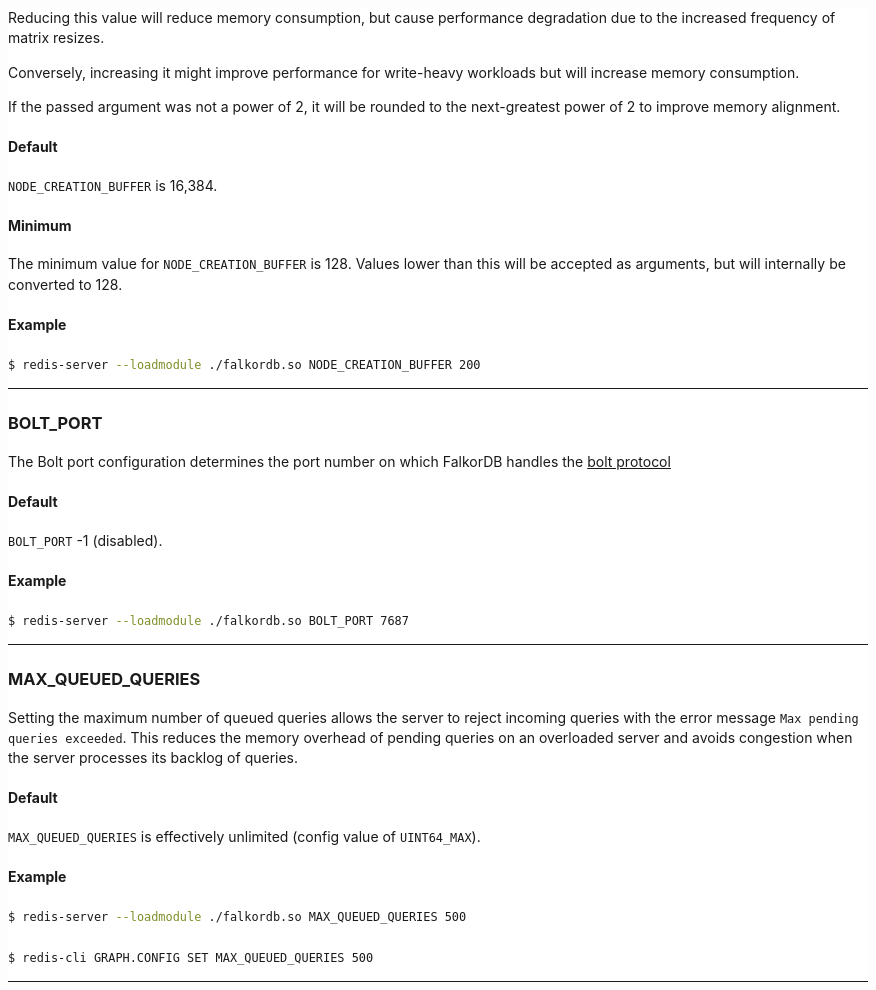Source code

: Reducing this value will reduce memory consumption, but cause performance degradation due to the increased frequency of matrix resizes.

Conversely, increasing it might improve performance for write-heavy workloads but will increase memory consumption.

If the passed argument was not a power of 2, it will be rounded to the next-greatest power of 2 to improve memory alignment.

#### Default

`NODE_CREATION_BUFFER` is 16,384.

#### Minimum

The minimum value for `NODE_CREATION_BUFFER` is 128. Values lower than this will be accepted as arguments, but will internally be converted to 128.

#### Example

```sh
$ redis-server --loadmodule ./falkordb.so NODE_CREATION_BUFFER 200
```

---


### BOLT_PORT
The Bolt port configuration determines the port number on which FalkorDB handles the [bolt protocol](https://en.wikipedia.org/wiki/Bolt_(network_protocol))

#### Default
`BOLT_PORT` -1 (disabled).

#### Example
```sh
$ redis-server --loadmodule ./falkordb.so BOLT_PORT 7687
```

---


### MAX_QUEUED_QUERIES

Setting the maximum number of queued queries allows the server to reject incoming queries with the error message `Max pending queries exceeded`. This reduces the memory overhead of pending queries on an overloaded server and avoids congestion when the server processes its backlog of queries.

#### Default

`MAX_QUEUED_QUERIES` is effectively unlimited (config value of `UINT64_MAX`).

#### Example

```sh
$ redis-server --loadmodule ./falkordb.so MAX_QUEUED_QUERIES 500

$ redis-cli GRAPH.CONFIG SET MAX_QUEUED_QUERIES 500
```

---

§ **Assigned task**
Whenever a line in the material contains the word "will", copy that line.

§ **Written solution**
: Reducing this value will reduce memory consumption, but cause performance degradation due to the increased frequency of matrix resizes.
Conversely, increasing it might improve performance for write-heavy workloads but will increase memory consumption.
If the passed argument was not a power of 2, it will be rounded to the next-greatest power of 2 to improve memory alignment.
The minimum value for `NODE_CREATION_BUFFER` is 128. Values lower than this will be accepted as arguments, but will internally be converted to 128.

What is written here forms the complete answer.